Huawei: la Chine menace le Canada de «conséquences graves»

La Chine prévient le Canada qu’il y aura des «conséquences graves» si la patronne du géant chinois des télécommunications Huawei n’est pas libérée.

Le gouvernement chinois a convoqué samedi l’ambassadeur canadien à Pékin, John McCallum, pour protester contre l’arrestation de Meng Wanzhou, à la demande des États-Unis.

Elle est détenue depuis le 1er décembre, à Vancouver, et Washington réclame son extradition. Les États-Unis la soupçonnent d’avoir contourné les sanctions américaines contre l’Iran.

La Chine qualifie cette arrestation de déraisonnable et inadmissible.

Mme Meng doit revenir en cour lundi pour la poursuite de son enquête sur remise en liberté.

Meng Wanzhou – AP/Huawei

Accusée par les États-Unis d’avoir violé les sanctions contre l’Iran

Les États-Unis accusent la patronne de Huawei de fraude et réclament son extradition du Canada pour la traduire en justice.

Lors de sa comparution de vendredi, la Couronne a dévoilé les allégations selon lesquelles Huawei aurait fait affaire avec l’Iran par le biais de la filiale Skycom, violant donc les sanctions contre la république islamique.

Portant un chandail et des pantalons en molleton vert, Mme Meng a serré la main de son avocat, David Martin, et a continué de lui sourire tandis qu’un shérif l’escortait devant la Cour suprême de Colombie-Britannique.

On reproche à Mme Meng d’avoir prétendu que Huawei et Skycom étaient deux entreprises distinctes et d’avoir menti à un dirigeant d’institution financière, ce qui aurait mis cette institution en danger.

«Skycom était Huawei. C’est la fraude présumée», a déclaré John Gibb-Carsley, représentant le procureur général du Canada. «Les employés de Skycom étaient des employés de Huawei.»

Aucune de ces allégations n’a été prouvée en cour.
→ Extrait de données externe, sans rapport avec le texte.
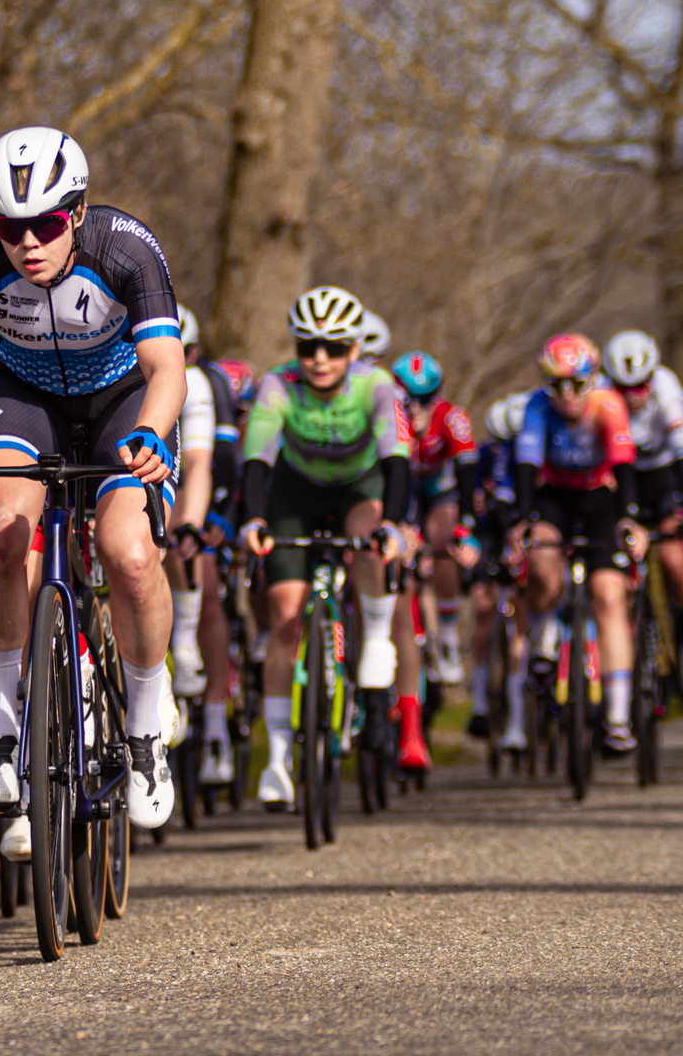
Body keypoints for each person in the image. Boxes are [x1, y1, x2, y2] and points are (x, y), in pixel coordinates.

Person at [0, 127, 186, 847]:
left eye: (45, 224)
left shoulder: (126, 247)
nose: (28, 243)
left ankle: (143, 737)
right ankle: (4, 744)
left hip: (122, 400)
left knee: (129, 550)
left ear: (77, 212)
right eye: (9, 226)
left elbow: (167, 367)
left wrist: (155, 435)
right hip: (21, 395)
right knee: (2, 527)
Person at [238, 288, 411, 808]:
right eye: (308, 346)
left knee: (371, 536)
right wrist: (254, 519)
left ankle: (377, 640)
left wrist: (395, 527)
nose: (318, 359)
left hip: (360, 487)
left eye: (333, 349)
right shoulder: (279, 383)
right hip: (296, 490)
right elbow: (257, 460)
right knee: (286, 618)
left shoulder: (376, 385)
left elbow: (397, 460)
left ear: (354, 351)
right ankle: (277, 762)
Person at [510, 333, 645, 758]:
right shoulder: (535, 408)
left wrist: (630, 517)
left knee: (609, 596)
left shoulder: (609, 404)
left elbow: (624, 466)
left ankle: (618, 718)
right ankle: (546, 631)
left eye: (576, 384)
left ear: (593, 379)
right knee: (542, 562)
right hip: (555, 496)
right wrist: (524, 520)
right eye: (556, 386)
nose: (566, 395)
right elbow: (527, 465)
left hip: (600, 496)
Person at [603, 329, 683, 706]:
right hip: (620, 476)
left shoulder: (667, 389)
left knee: (675, 558)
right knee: (616, 567)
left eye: (641, 385)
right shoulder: (600, 396)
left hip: (662, 477)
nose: (634, 395)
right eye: (624, 387)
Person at [167, 307, 241, 788]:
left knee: (206, 583)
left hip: (202, 489)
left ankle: (215, 726)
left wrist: (216, 521)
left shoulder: (207, 385)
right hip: (144, 479)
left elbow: (223, 464)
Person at [393, 350, 480, 697]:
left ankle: (446, 634)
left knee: (445, 538)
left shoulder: (452, 417)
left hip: (441, 491)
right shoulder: (387, 417)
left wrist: (466, 527)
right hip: (404, 490)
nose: (415, 408)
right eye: (407, 400)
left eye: (425, 399)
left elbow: (467, 470)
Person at [468, 393, 527, 737]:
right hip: (490, 536)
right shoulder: (484, 459)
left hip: (522, 534)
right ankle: (478, 701)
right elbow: (473, 506)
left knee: (521, 620)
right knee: (484, 608)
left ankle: (518, 721)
La société a répondu qu’elle n’était au courant d’aucun acte répréhensible de la part de Mme Meng et son avocat, David Martin, a affirmé à la Cour suprême de Colombie-Britannique qu’aucune accusation n’a été déposée contre sa cliente, mais seulement un mandat.

Il a ajouté que l’une des lacunes criantes des allégations est que le résumé de l’affaire ne tient pas compte de la chronologie.

Selon Me Martin, lors de la rencontre entre Mme Meng et une banque, citée dans un article de l’agence Reuters, elle aurait expliqué que Skycom avait appartenu à Huawei durant un certain temps, mais que la filiale avait été revendue en 2009. L’avocat a dit à la cour que la présentation que sa cliente a faite à la banque était prétendument une preuve de fraude, mais que cette affirmation est «absurde».

Huawei a vendu Skycom avant que les sanctions ne soient adoptées par les États-Unis sous le président Barack Obama en 2010, a-t-il fait remarquer.

David Martin a également fait valoir que les grandes lignes fournies par le Canada ne présentent pas de preuve soutenant une accusation de fraude contre sa cliente ou l’entreprise qu’elle représente.

L’affaire a été ajournée jusqu’à lundi par le juge William Ehrcke afin d’accorder plus de temps à la défense pour compléter ses plaidoiries.

Le procureur Gibb-Carsley s’est opposé à la libération sous caution de Mme Meng.

Son avocat a cependant rappelé au juge que sa cliente est une personnalité importante et qu’elle ne violerait pas une ordonnance du tribunal si elle était libérée.

«Vous pouvez compter sur sa dignité personnelle», a-t-il plaidé, ajoutant que de violer une décision de justice représenterait une humiliation et une source d’embarras pour son père, Ren Zhengfei, le fondateur de Huawei.

– Archives

Huawei est la société de technologie la plus prestigieuse en Chine et a été fondée par le père de Meng, Ren Zhengfei.

Huawei est la société de technologie la plus prestigieuse de Chine. Avec des ventes qui devraient atteindre plus de 102 milliards $US en 2018, ce mastodonte a déjà dépassé Apple en matière de ventes de téléphones intelligents.